▸ **本文抜粋**
◆ ◆ ◆ ◆
俊道と蝶子が向き合う部屋にみさも入って来た。

俊道「向こうは?」

みさ「あ…勝手に盛り上がってるわ」

 

石沢「チョッちゃん、何の話だべか?」

泰輔「将来のことについて、ちょっとね」

頼介は奥の部屋を気にする。

たみ「はい、お待ち遠さま!」徳利を持ってきた。

泰輔「いよっ!」

 

蝶子「父さん、私の音楽の道に進むという決意は変わってないんだ。したから許可してください」

俊道「音楽は東京でなければならないんかい?」

蝶子「一流を目指すなら、やっぱり東京でないと」

みさ「音楽の先生もそうしゃべっておられたもね」

うなずく蝶子。

 

俊道「音楽学校行ったら誰でも一流になれるんかい?」

蝶子「そうとは限らないさ」

俊道「音楽学校出たあとは、どうするのさ?」

蝶子「声楽家になるつもりだ」

俊道「なれるんかい?」

蝶子「それは…分からないわ」

 

俊道「ふ~ん。一流になれる保証どころか声楽家っちゅうものになれる保証もない?」

蝶子「はい」

俊道「にもかかわらず東京に行くっていうんかい? わざわざ音楽学校行くっていうんかい?」

蝶子「したけど、物事は、ぶつかってみんことには分かんないっしょ。今、こうしたいと思うことにぶつかってみんことには何にも始まらないんでない?」

 

俊道「賭けだな。泰輔君の生き方とおんなじだわ。目的だけは持っている。それも取りとめのない浮ついたもくろみだ。そして賭ける。当たる時もあるだろうが失敗も多いべさ。正月来た時もそうだ。石炭の大鉱脈が見つかるかもしれないっちゅうて大風呂敷広げて、ん? 結果はどうだ? 徒労だったべさ。賭けというのは、それだけ危険ということだ。そうした生き方をお前もしたいっていうんかい?」

 

みささんセリフはないけど、泰輔の話をされて小さくなったりしてる。

 

蝶子「そりゃ、賭けかもしれんけど」

俊道「賭けだ」

蝶子「時には、そういうことも必要でないかい?」

俊道「男なら、そりゃ2~3年の無駄は人生の肥やしになっていいかもしれんが…」

蝶子「女だと、なして肥やしにならないの?」

俊道「心がすさむ」

蝶子「そんなことないしょ! そういう決めつけは偏見だわ」

俊道「何?」

 

みさ「あの…話、聞いてると、蝶ちゃんがダメだった時のことばかりでないですか」
◆ ◆ ◆ ◆
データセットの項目
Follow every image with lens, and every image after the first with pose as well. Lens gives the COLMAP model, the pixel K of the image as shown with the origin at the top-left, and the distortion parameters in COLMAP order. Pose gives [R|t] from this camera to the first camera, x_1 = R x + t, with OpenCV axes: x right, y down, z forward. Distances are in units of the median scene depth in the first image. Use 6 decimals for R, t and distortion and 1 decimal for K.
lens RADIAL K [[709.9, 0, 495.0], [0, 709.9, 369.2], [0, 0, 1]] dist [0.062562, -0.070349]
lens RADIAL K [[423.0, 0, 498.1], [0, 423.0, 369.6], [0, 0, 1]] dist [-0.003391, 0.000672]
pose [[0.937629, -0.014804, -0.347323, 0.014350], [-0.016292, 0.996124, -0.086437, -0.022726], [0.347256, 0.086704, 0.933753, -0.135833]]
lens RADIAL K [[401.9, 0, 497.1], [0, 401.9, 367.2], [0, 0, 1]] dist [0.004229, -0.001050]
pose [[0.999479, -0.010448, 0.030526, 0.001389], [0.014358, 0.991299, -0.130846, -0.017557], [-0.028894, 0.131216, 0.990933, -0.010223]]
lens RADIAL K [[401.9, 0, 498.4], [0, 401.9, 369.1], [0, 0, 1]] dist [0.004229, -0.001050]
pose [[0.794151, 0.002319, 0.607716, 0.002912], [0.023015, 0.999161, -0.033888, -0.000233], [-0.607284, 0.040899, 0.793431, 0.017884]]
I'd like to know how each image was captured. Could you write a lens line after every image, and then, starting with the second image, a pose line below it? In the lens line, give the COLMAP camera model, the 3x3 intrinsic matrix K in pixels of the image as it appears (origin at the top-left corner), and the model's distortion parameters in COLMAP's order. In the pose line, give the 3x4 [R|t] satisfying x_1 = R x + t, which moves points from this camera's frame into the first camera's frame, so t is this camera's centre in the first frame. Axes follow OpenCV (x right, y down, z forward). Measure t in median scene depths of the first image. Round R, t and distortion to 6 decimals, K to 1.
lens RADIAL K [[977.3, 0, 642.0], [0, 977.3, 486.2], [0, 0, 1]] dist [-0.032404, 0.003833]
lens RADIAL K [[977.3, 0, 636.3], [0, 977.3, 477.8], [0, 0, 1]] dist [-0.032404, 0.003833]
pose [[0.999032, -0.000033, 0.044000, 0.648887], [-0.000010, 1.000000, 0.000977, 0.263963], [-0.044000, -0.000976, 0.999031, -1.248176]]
◆ ◆ ◆ ◆
▸ **演習課題**
A: 蝶子の進路をめぐる場面の内容を、二文で要約してください。
B: 蝶子の進路をめぐる場面について、次の(i)〜(iii)が本文と合っているかどうかを、それぞれ「はい」か「いいえ」で答えてください。判断の根拠となる本文の言葉もそのまま引用してください。
(i) 蝶子は、声楽家になれるかどうかは分からないと答えている。
(ii) 俊道によれば、泰輔が正月に語った石炭の大鉱脈の話は成功に終わった。
(iii) みさは、音楽の先生も一流を目指すなら東京でないといけないと言っていたと述べている。
C: 蝶子の進路をめぐる場面の続きを、みさの最後のせりふの後から書いてください。

▸ **各課題の解答**
A: 蝶子は父の俊道に、音楽の道に進むため東京の音楽学校へ行く許可を求め、声楽家になれる保証はないと認めながらも、ぶつかってみなければ何も始まらないと訴える。俊道はそれを泰輔君の生き方と同じ賭けだと言い、男なら無駄も人生の肥やしになるが女は心がすさむと述べたため、蝶子はその決めつけを偏見だと反論する。

B:
(i) はい。「それは…分からないわ」
(ii) いいえ。「結果はどうだ? 徒労だったべさ」
(iii) はい。「音楽の先生もそうしゃべっておられたもね」

C:
俊道「ん?」

みさ「一流の声楽家になった時のこと、なして話さないのさ?」

俊道「なしてって…」

みさ「一流になれないって決まったわけでないんだし」

蝶子「そうだ」

 

俊道「したっけ、なれないことの方が公算は大だ」

蝶子「なれるかもしれないっしょ!」

みさ「声楽家っちゅうもんになったら舞台に立つんだべ?」

蝶子「うん」

みさ「レコードに蝶ちゃんの歌ば吹き込まれるんだべ?」

蝶子「うん!」

みさ「演奏旅行っちゅうのがあって、日本中、歩き回ったりするんだべ」

蝶子「うん!」

みさ「ああ~」

 

俊道のあきれたような表情。「ならなかった時は?」

みさ「そん時は…蝶ちゃんが将来、子供産んで育てる時、いい声でたくさんの歌、子供に聴かしてやれるっしょ? それでもいいんでないんですか?」様子を窺う表情。

蝶子「父さん…」

俊道「そういう不確かなことは許すわけにはいかねえな。東京も音楽学校もワシは許さんから」

 

蝶子「そしたら私は…家出しなくてはならないわ」

驚く俊道。

蝶子「そのぐらいの覚悟はしてるんだよ、父さん。ホント言うと音楽学校に出す書類もとうに取り寄せてあるんだわ。反対は反対でいいわ。したけど、口だけでも許すって言ってほしいんだわ」

俊道「そんなこと誰が言えるか!」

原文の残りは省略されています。